My thanks to you: my thoughts, my good will, my grace, to you. What a wonderful phrase, to have written into the fabric of the language! It suggests that gratitude, paradoxically, has some dimension of gift as part of its definition. And think then of our response: “You’re welcome.” You’re welcome to what? You are welcome to me. Our words of gratitude establish a beautiful relationship of mutual self-gift between two people, the free exchange of good will and even grace. Being grateful is not just a passive, polite response to someone else’s action. It is an active giving of the self in response to another person’s gift, in which a relationship of love is established and affirmed and edified.

My last point this morning is that to live in Thanksgiving is to live in constant imitation of Christ: Christ who gave himself to be born a human, Christ who gave himself to death for our sakes, Christ who lives eternally begotten of the Father, who offers himself upon the cross, and forever, back to his Father, out of whose love proceeds the Holy Spirit. To live in Thanksgiving is to live in the same pattern of fellowship as the Holy Trinity, the ground of all that exists. To live in Thanksgiving is to follow our Lord’s footsteps, constantly bearing the fruit of love.

Soon we will come to the Eucharist, the Great Thanksgiving. At the altar we will rehearse all the things for which we as Christian people are most thankful. We will direct our thanks, and our praise, to God, whose gifts they are. We will join the unending song of all the angels and saints, and be brought near to the presence of God. We will receive the sacrament of Christ himself, and be established and edified in the communion that is both nourishment for our souls and the great final promise of our faith.

The truth is, this Thanksgiving morning, you are not my captives at all! We are all of us the people of God, and we are gathered here today to do the work of rendering our thanks — indeed our very selves — to God. Giving thanks, to God especially, is not a matter merely of being polite. Rather it is to be swept off your feet into a new world, into the free exchange of love at the heart of God himself, becoming free ourselves, and, once free, immediately bound up together in his life and in one another’s.

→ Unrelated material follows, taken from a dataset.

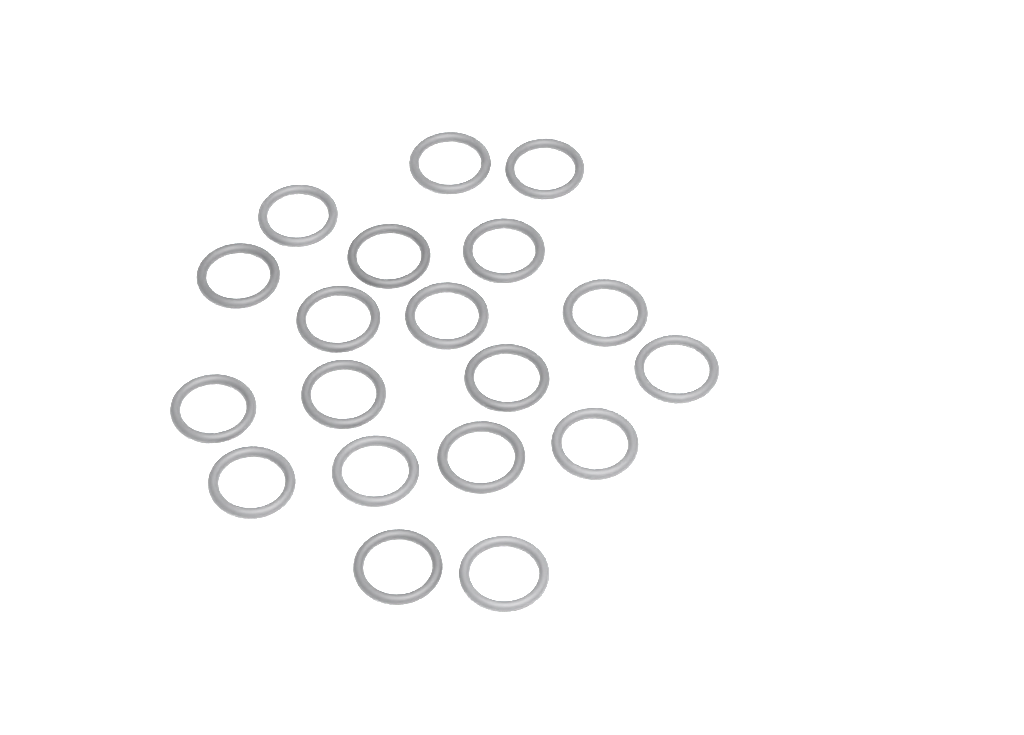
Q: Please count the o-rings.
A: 19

Today, on Thanksgiving Day, let us give thanks for every gift of goodness and beauty which we have received, to all those persons known and unknown who have given them. Let us also commit to giving thanks every day, with all that giving thanks entails, in order that we and all the created order may be knit ever more closely together in the grace and love of our eternal, Triune God.

In the Name of the Father, Son, and Holy Spirit: Amen.